I think it's clear from the previous two paragraphs just how utterly stupid this movie is. It is so painfully unfunny, a sense of embarrassment can be felt from the actors doing all of this nonsense. They actually do manage to show some likeability and talent neverless, which at least makes the movie better than it otherwise would have been. Almost all the problems generated in the movie can be blamed by its script. The script tries to generate a sense of hipness by peppering the language with colorful slang; "woggos" means "crazy", "macho" means "slave", "tiara" means "female leader", and so forth. Some of this is easy to determine, but eventually so much slang has been introduced that quite a number of entire conversations make absolutely no porking(*) sense!
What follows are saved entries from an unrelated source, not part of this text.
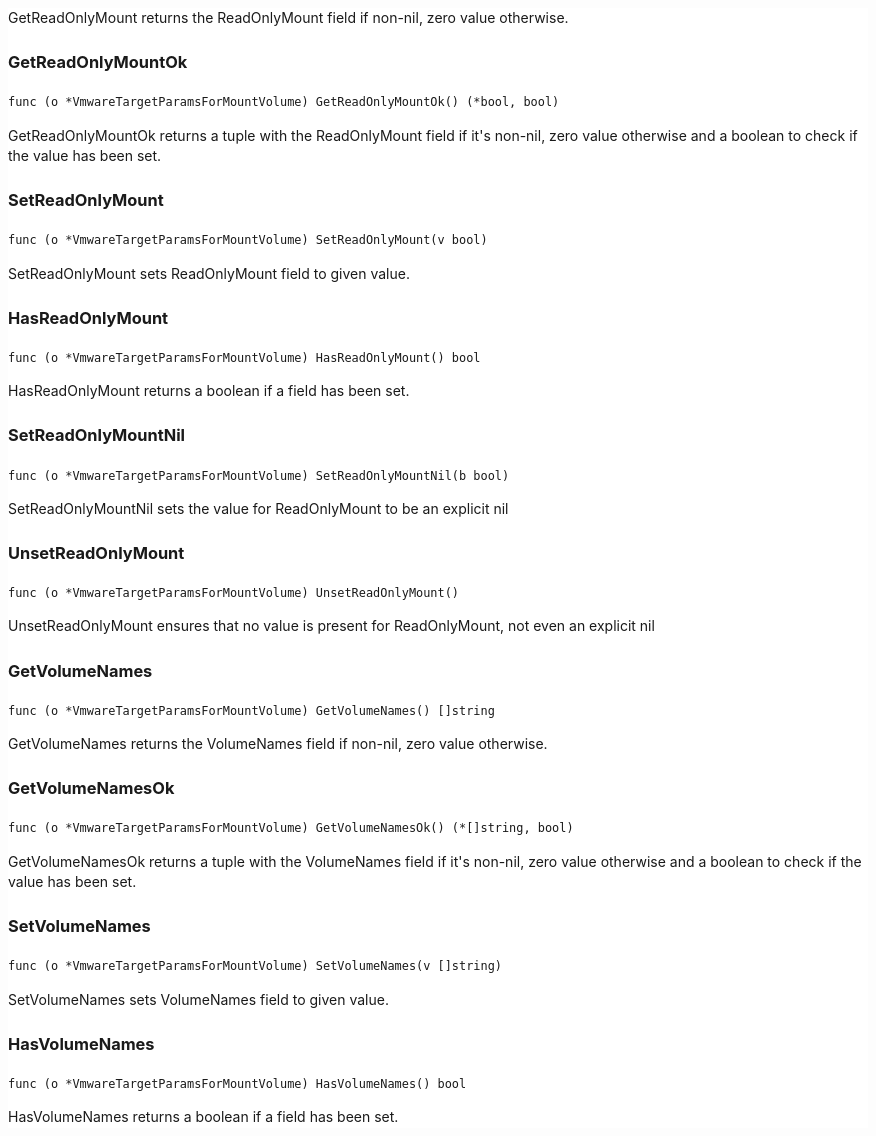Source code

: GetReadOnlyMount returns the ReadOnlyMount field if non-nil, zero value otherwise.

### GetReadOnlyMountOk

`func (o *VmwareTargetParamsForMountVolume) GetReadOnlyMountOk() (*bool, bool)`

GetReadOnlyMountOk returns a tuple with the ReadOnlyMount field if it's non-nil, zero value otherwise
and a boolean to check if the value has been set.

### SetReadOnlyMount

`func (o *VmwareTargetParamsForMountVolume) SetReadOnlyMount(v bool)`

SetReadOnlyMount sets ReadOnlyMount field to given value.

### HasReadOnlyMount

`func (o *VmwareTargetParamsForMountVolume) HasReadOnlyMount() bool`

HasReadOnlyMount returns a boolean if a field has been set.

### SetReadOnlyMountNil

`func (o *VmwareTargetParamsForMountVolume) SetReadOnlyMountNil(b bool)`

 SetReadOnlyMountNil sets the value for ReadOnlyMount to be an explicit nil

### UnsetReadOnlyMount
`func (o *VmwareTargetParamsForMountVolume) UnsetReadOnlyMount()`

UnsetReadOnlyMount ensures that no value is present for ReadOnlyMount, not even an explicit nil
### GetVolumeNames

`func (o *VmwareTargetParamsForMountVolume) GetVolumeNames() []string`

GetVolumeNames returns the VolumeNames field if non-nil, zero value otherwise.

### GetVolumeNamesOk

`func (o *VmwareTargetParamsForMountVolume) GetVolumeNamesOk() (*[]string, bool)`

GetVolumeNamesOk returns a tuple with the VolumeNames field if it's non-nil, zero value otherwise
and a boolean to check if the value has been set.

### SetVolumeNames

`func (o *VmwareTargetParamsForMountVolume) SetVolumeNames(v []string)`

SetVolumeNames sets VolumeNames field to given value.

### HasVolumeNames

`func (o *VmwareTargetParamsForMountVolume) HasVolumeNames() bool`

HasVolumeNames returns a boolean if a field has been set.
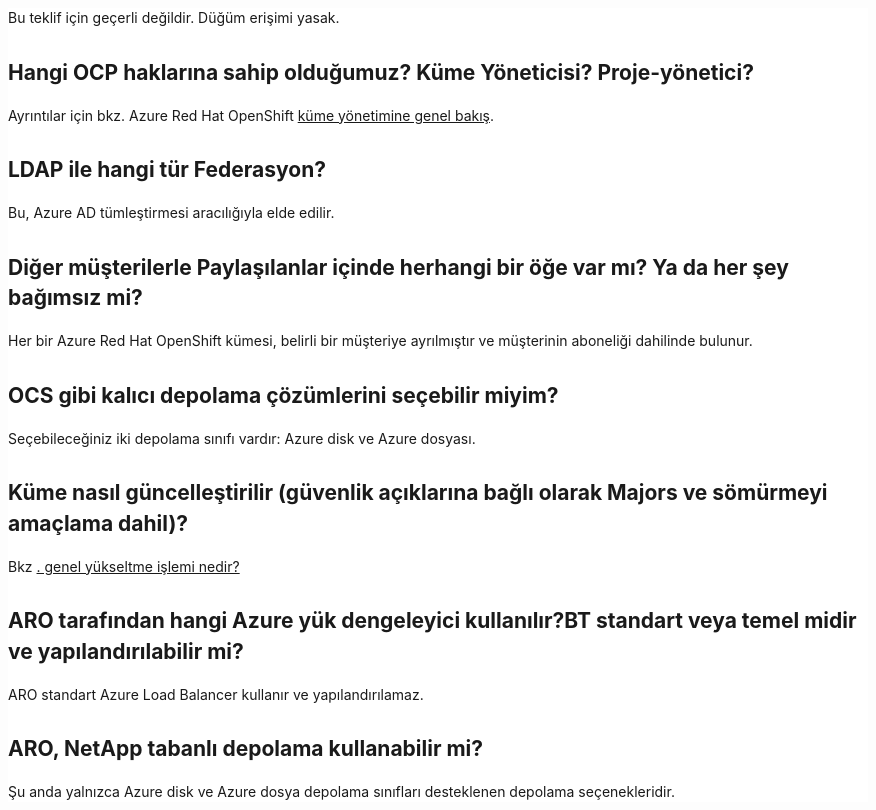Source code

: Bu teklif için geçerli değildir. Düğüm erişimi yasak.

## <a name="which-ocp-rights-do-we-have-cluster-admin-project-admin"></a>Hangi OCP haklarına sahip olduğumuz? Küme Yöneticisi? Proje-yönetici?

Ayrıntılar için bkz. Azure Red Hat OpenShift [küme yönetimine genel bakış](https://docs.openshift.com/aro/admin_guide/index.html).

## <a name="which-kind-of-federation-with-ldap"></a>LDAP ile hangi tür Federasyon?

Bu, Azure AD tümleştirmesi aracılığıyla elde edilir. 

## <a name="is-there-any-element-in-aro-shared-with-other-customers-or-is-everything-independent"></a>Diğer müşterilerle Paylaşılanlar içinde herhangi bir öğe var mı? Ya da her şey bağımsız mi?

Her bir Azure Red Hat OpenShift kümesi, belirli bir müşteriye ayrılmıştır ve müşterinin aboneliği dahilinde bulunur. 

## <a name="can-we-choose-any-persistent-storage-solution-like-ocs"></a>OCS gibi kalıcı depolama çözümlerini seçebilir miyim? 

Seçebileceğiniz iki depolama sınıfı vardır: Azure disk ve Azure dosyası.

## <a name="how-is-a-cluster-updated-including-majors-and-minors-due-to-vulnerabilities"></a>Küme nasıl güncelleştirilir (güvenlik açıklarına bağlı olarak Majors ve sömürmeyi amaçlama dahil)?

Bkz [. genel yükseltme işlemi nedir?](https://docs.microsoft.com/azure/openshift/openshift-faq#what-is-the-general-upgrade-process)

## <a name="what-azure-load-balancer-is-used-by-aro-is-it-standard-or-basic-and-is-it-configurable"></a>ARO tarafından hangi Azure yük dengeleyici kullanılır?BT standart veya temel midir ve yapılandırılabilir mi?

ARO standart Azure Load Balancer kullanır ve yapılandırılamaz.

## <a name="can-aro-use-netapp-based-storage"></a>ARO, NetApp tabanlı depolama kullanabilir mi?

Şu anda yalnızca Azure disk ve Azure dosya depolama sınıfları desteklenen depolama seçenekleridir. 


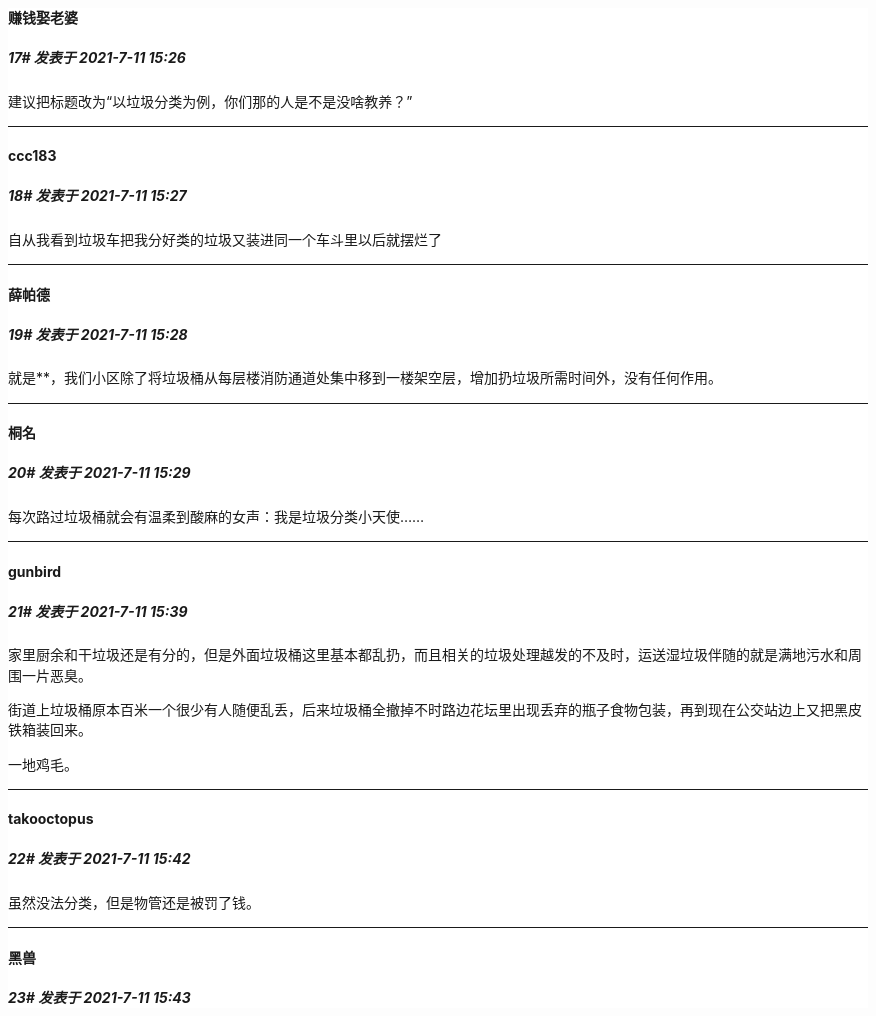 ####  赚钱娶老婆  
##### 17#       发表于 2021-7-11 15:26


建议把标题改为“以垃圾分类为例，你们那的人是不是没啥教养？”


*****

####  ccc183  
##### 18#       发表于 2021-7-11 15:27


自从我看到垃圾车把我分好类的垃圾又装进同一个车斗里以后就摆烂了


*****

####  薛帕德  
##### 19#       发表于 2021-7-11 15:28


就是**，我们小区除了将垃圾桶从每层楼消防通道处集中移到一楼架空层，增加扔垃圾所需时间外，没有任何作用。


*****

####  桐名  
##### 20#       发表于 2021-7-11 15:29


每次路过垃圾桶就会有温柔到酸麻的女声：我是垃圾分类小天使……


*****

####  gunbird  
##### 21#       发表于 2021-7-11 15:39


家里厨余和干垃圾还是有分的，但是外面垃圾桶这里基本都乱扔，而且相关的垃圾处理越发的不及时，运送湿垃圾伴随的就是满地污水和周围一片恶臭。


街道上垃圾桶原本百米一个很少有人随便乱丢，后来垃圾桶全撤掉不时路边花坛里出现丢弃的瓶子食物包装，再到现在公交站边上又把黑皮铁箱装回来。


一地鸡毛。


*****

####  takooctopus  
##### 22#       发表于 2021-7-11 15:42


虽然没法分类，但是物管还是被罚了钱。


*****

####  黑兽  
##### 23#       发表于 2021-7-11 15:43
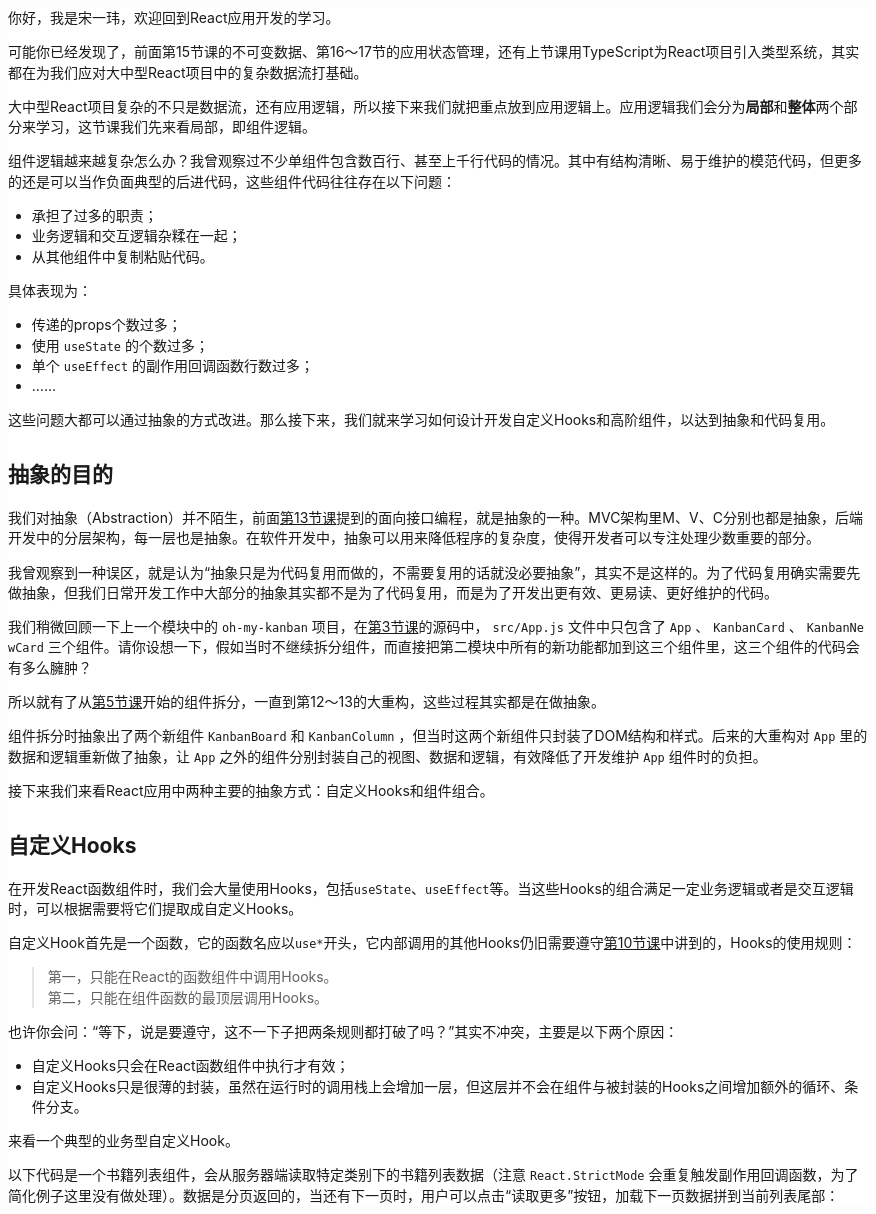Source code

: 你好，我是宋一玮，欢迎回到React应用开发的学习。

可能你已经发现了，前面第15节课的不可变数据、第16～17节的应用状态管理，还有上节课用TypeScript为React项目引入类型系统，其实都在为我们应对大中型React项目中的复杂数据流打基础。

大中型React项目复杂的不只是数据流，还有应用逻辑，所以接下来我们就把重点放到应用逻辑上。应用逻辑我们会分为**局部**和**整体**两个部分来学习，这节课我们先来看局部，即组件逻辑。

组件逻辑越来越复杂怎么办？我曾观察过不少单组件包含数百行、甚至上千行代码的情况。其中有结构清晰、易于维护的模范代码，但更多的还是可以当作负面典型的后进代码，这些组件代码往往存在以下问题：

- 承担了过多的职责；
- 业务逻辑和交互逻辑杂糅在一起；
- 从其他组件中复制粘贴代码。

具体表现为：

- 传递的props个数过多；
- 使用 `useState` 的个数过多；
- 单个 `useEffect` 的副作用回调函数行数过多；
- ……

这些问题大都可以通过抽象的方式改进。那么接下来，我们就来学习如何设计开发自定义Hooks和高阶组件，以达到抽象和代码复用。

## 抽象的目的

我们对抽象（Abstraction）并不陌生，前面[第13节课](https://time.geekbang.org/column/article/574161?)提到的面向接口编程，就是抽象的一种。MVC架构里M、V、C分别也都是抽象，后端开发中的分层架构，每一层也是抽象。在软件开发中，抽象可以用来降低程序的复杂度，使得开发者可以专注处理少数重要的部分。

我曾观察到一种误区，就是认为“抽象只是为代码复用而做的，不需要复用的话就没必要抽象”，其实不是这样的。为了代码复用确实需要先做抽象，但我们日常开发工作中大部分的抽象其实都不是为了代码复用，而是为了开发出更有效、更易读、更好维护的代码。

我们稍微回顾一下上一个模块中的 `oh-my-kanban` 项目，在[第3节课](https://time.geekbang.org/column/article/553817)的源码中， `src/App.js` 文件中只包含了 `App` 、 `KanbanCard` 、 `KanbanNewCard` 三个组件。请你设想一下，假如当时不继续拆分组件，而直接把第二模块中所有的新功能都加到这三个组件里，这三个组件的代码会有多么臃肿？

所以就有了从[第5节课](https://time.geekbang.org/column/article/561203)开始的组件拆分，一直到第12～13的大重构，这些过程其实都是在做抽象。

组件拆分时抽象出了两个新组件 `KanbanBoard` 和 `KanbanColumn` ，但当时这两个新组件只封装了DOM结构和样式。后来的大重构对 `App` 里的数据和逻辑重新做了抽象，让 `App` 之外的组件分别封装自己的视图、数据和逻辑，有效降低了开发维护 `App` 组件时的负担。

接下来我们来看React应用中两种主要的抽象方式：自定义Hooks和组件组合。

## 自定义Hooks

在开发React函数组件时，我们会大量使用Hooks，包括`useState`、`useEffect`等。当这些Hooks的组合满足一定业务逻辑或者是交互逻辑时，可以根据需要将它们提取成自定义Hooks。

自定义Hook首先是一个函数，它的函数名应以`use*`开头，它内部调用的其他Hooks仍旧需要遵守[第10节课](https://time.geekbang.org/column/article/566856)中讲到的，Hooks的使用规则：

> 第一，只能在React的函数组件中调用Hooks。  
> 第二，只能在组件函数的最顶层调用Hooks。

也许你会问：“等下，说是要遵守，这不一下子把两条规则都打破了吗？”其实不冲突，主要是以下两个原因：

- 自定义Hooks只会在React函数组件中执行才有效；
- 自定义Hooks只是很薄的封装，虽然在运行时的调用栈上会增加一层，但这层并不会在组件与被封装的Hooks之间增加额外的循环、条件分支。

来看一个典型的业务型自定义Hook。

以下代码是一个书籍列表组件，会从服务器端读取特定类别下的书籍列表数据（注意 `React.StrictMode` 会重复触发副作用回调函数，为了简化例子这里没有做处理）。数据是分页返回的，当还有下一页时，用户可以点击“读取更多”按钮，加载下一页数据拼到当前列表尾部：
There are quite a number of other confusing things about the movie. There is a Wookie-like mutant character introduced later in the movie named Aargh The Awful, but his only function seems to be to jump around in the background and make various moaning sounds, sometimes swinging around the ghettoblaster while making these noises. Huh? There is also the use of voice-over narration, provided by Corbus' friend Grus. His narration seems to have been added after the movie was completed, maybe to try to make the little story there is more clear. But since there is not that many times when he has to explain things to the audience, he is reduced to making redundant narration throughout the movie. When a female guard spots one of their raids going on, we hear Grus helpfully telling us, "It was all downhill from there." And when Corbus falls down the cave shaft, Grus comments, "It wasn't turning out to be one of Corbus' better days."

Not only do we never get an explanation as to why things are the way they are, we never get an idea of how they work. It's never clear just how the women run the new society, or even sometimes how the men get by. Even for a comedy, there should be some kind of logic (crazy or not) running throughout the movie, but it all seems made up as it goes along. There are long periods of silence where it seems the characters can't seem to figure out what to say or do next. It's almost as if they see that this is a complete waste of time. Little merit is to be found anywhere; the Israeli landscape sometimes looks impressive, and there is some okay mayhem during the climax. Afterwards, though, we find out that this action climax really was for nothing. Perhaps the movie was trying to have its cake and eat it as well, giving viewers some much wanted action, yet at the same time making the ending sweet and sappy. Naturally, the two endings don't exactly fit together. Now it's usually the part of the review where I say something snappy or concluding, but I really don't want to waste any more of your or my time with this cinematic stupidity.


* In the spirit of the movie, and to make this review more tasteful, I have introduced my own slang here.